Render the stretch of the listing from the line containing "The document lists, after" through the line containing "709.1], [0, 0, 1]] dist [0.038134, 0.000000]", both ends included, as a JSON list of strings with one string per line and no blank lines.
• • • •
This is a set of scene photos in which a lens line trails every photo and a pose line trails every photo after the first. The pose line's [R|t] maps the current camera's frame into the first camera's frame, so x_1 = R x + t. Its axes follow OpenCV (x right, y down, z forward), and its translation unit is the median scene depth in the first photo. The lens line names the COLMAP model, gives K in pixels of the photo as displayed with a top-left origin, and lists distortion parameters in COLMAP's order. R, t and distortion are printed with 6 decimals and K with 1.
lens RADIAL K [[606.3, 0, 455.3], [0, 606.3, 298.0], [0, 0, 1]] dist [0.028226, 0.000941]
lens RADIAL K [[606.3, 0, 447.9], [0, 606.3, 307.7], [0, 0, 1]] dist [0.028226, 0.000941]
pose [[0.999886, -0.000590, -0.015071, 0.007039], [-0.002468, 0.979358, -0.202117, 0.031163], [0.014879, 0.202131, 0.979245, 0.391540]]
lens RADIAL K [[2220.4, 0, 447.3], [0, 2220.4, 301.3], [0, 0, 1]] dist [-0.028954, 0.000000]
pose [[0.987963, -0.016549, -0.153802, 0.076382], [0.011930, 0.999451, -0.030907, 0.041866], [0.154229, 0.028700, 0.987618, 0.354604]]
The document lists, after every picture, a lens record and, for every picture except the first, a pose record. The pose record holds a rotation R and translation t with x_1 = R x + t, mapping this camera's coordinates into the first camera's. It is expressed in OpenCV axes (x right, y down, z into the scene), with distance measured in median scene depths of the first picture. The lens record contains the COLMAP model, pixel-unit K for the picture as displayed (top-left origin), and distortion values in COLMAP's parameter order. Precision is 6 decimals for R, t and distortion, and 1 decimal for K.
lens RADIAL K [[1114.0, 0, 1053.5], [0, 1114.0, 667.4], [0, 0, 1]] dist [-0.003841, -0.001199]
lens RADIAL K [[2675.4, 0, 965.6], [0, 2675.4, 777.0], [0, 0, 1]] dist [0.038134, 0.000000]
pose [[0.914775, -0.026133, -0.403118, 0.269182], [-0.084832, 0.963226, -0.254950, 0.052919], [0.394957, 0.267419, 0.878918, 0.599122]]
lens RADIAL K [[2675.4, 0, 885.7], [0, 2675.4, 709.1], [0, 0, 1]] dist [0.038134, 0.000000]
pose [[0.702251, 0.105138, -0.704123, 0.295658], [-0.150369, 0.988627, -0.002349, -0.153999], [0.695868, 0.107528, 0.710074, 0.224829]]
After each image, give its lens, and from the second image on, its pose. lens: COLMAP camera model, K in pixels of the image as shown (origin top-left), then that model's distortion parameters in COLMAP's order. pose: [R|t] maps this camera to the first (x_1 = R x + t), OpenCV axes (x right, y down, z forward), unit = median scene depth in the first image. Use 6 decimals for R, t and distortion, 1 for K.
• • • •
### Task answer
[
  "The document lists, after every picture, a lens record and, for every picture except the first, a pose record. The pose record holds a rotation R and translation t with x_1 = R x + t, mapping this camera's coordinates into the first camera's. It is expressed in OpenCV axes (x right, y down, z into the scene), with distance measured in median scene depths of the first picture. The lens record contains the COLMAP model, pixel-unit K for the picture as displayed (top-left origin), and distortion values in COLMAP's parameter order. Precision is 6 decimals for R, t and distortion, and 1 decimal for K.",
  "lens RADIAL K [[1114.0, 0, 1053.5], [0, 1114.0, 667.4], [0, 0, 1]] dist [-0.003841, -0.001199]",
  "lens RADIAL K [[2675.4, 0, 965.6], [0, 2675.4, 777.0], [0, 0, 1]] dist [0.038134, 0.000000]",
  "pose [[0.914775, -0.026133, -0.403118, 0.269182], [-0.084832, 0.963226, -0.254950, 0.052919], [0.394957, 0.267419, 0.878918, 0.599122]]",
  "lens RADIAL K [[2675.4, 0, 885.7], [0, 2675.4, 709.1], [0, 0, 1]] dist [0.038134, 0.000000]"
]